Kelly decided to put together information that would help her friends navigate the tricky world after a loved one dies. For Life Goes Strong, Kelly enumerates key things people neglect to do.
Update Your Beneficiaries Not surprisingly, number one on her hit list of mistakes people commonly make is failing to update beneficiaries. So double check your IRAs, insurance policies, 401(k)s – anything that has a beneficiary.
Check on Company-Issued Benefits Kelly says, "Let's say you go to work for a company and they say, 'Here's your life insurance policy.' You work there 15 years, and over that time, the provider of the policy changes.'" If you don't check on this periodically, the paperwork you leave your loved ones may show the initial insurance company. If your heirs call that company, they'll say they don't have a policy on you. "A lot of money goes unclaimed that way," Kelly says, noting that "After people retire there can still be a benefit." Keep in touch and make a list of current policies with providers and phone numbers for your heirs.

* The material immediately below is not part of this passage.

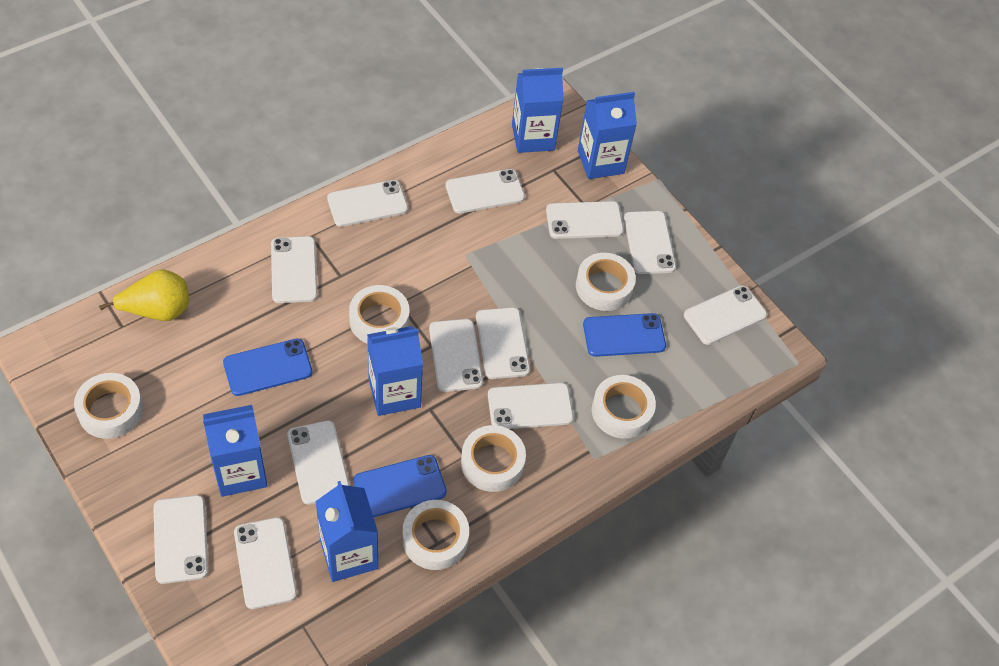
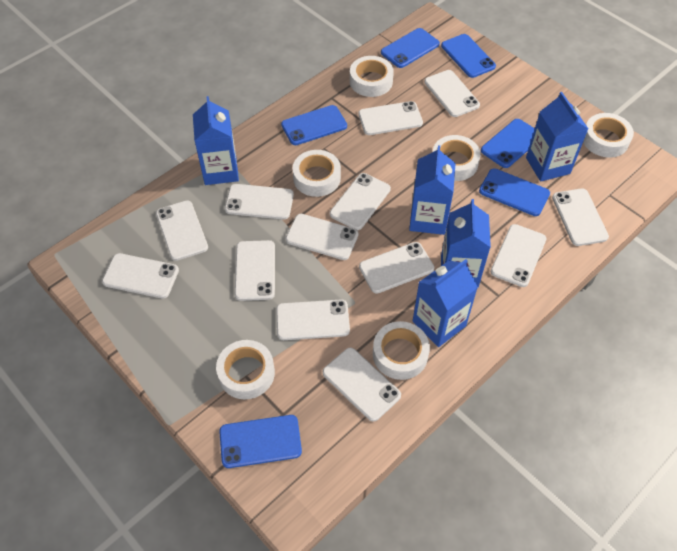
blue phone: [223,338,312,396] [353,455,447,517] [583,313,666,357] = 3 -> [219,415,302,468] [281,105,347,145] [381,28,440,68] [441,34,496,78] [479,168,550,216] [481,119,535,168] = 6
white phone: [153,495,209,584] [234,517,297,609] [271,236,318,303] [287,421,350,505] [327,180,408,227] [429,319,483,392] [446,169,525,213] [476,307,530,379] [488,383,574,429] [546,201,624,239] [624,211,676,274] [684,285,767,345] = 12 -> [102,253,179,299] [156,200,208,261] [225,184,294,220] [235,240,275,301] [276,300,350,340] [286,214,359,260] [323,347,401,422] [330,173,391,230] [358,101,423,135] [359,242,434,294] [424,70,480,117] [491,224,547,287] [552,189,609,246] = 13
yellow pear: [99,269,189,321] = 1 -> none = 0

Know Whether Your Credit Card Company Insures You "Many credit card companies have a thousand dollar rider on cardholders," Kelly says, recommending you call and see if you're one of the lucky ones. If so, make sure they know who your beneficiary is, and leave a record of it so your family will know to collect when the time comes.
Keep a Master List of Passwords "I have over 150 places I go that require a password," Kelly says. You need to keep a list (there's a free passwords list form on Kelly's website). "You need a list, and it needs to be somewhere people know about," Kelly says.
If you don't, it can be a challenge just getting into your computer. "Many people don't get paper statements anymore. Their heirs don't know how bills are being paid, and money disappears from the accounts with automatic payments — could be maintenance fee, the utility company, cellphone usage, insurance premiums, or even a Netflix subscription. Kelly advises people to go through at least three months of mail, piece by piece, too, to catch any statements that are issued quarterly.
Kelly offers a variety of products and books on her website. The proceeds (not just the profits) from anyone buying them go directly to charities Kelly has chosen – no-kill animal rescues and a foundation that runs orphanages in Southeast Asia. She also talk to groups about organization of documents without accepting a speaker's fee. Kelly describes her own reward this way: "I was in a strip mall the other day, and a woman came up to me saying, "After I heard you speak, my husband and I spent six hours organizing our affairs. We got everything out on the dining room table and now it's done." If you don't do this, Kelly warns, you'll wind up in court, in lawyers's office, which is neither efficient nor cheap.